(Extracted page text)
>>>

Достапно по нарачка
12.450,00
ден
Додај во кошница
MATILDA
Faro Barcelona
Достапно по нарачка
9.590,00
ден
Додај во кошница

<<<

Render every line in the items above as a Markdown table with the columns "Row" and "Line," numbering each row and leaving out any blank lines.

| Row | Line |
|---|---|
| 1 | Достапно по нарачка |
| 2 | 12.450,00 |
| 3 | ден |
| 4 | Додај во кошница |
| 5 | MATILDA |
| 6 | Faro Barcelona |
| 7 | Достапно по нарачка |
| 8 | 9.590,00 |
| 9 | ден |
| 10 | Додај во кошница |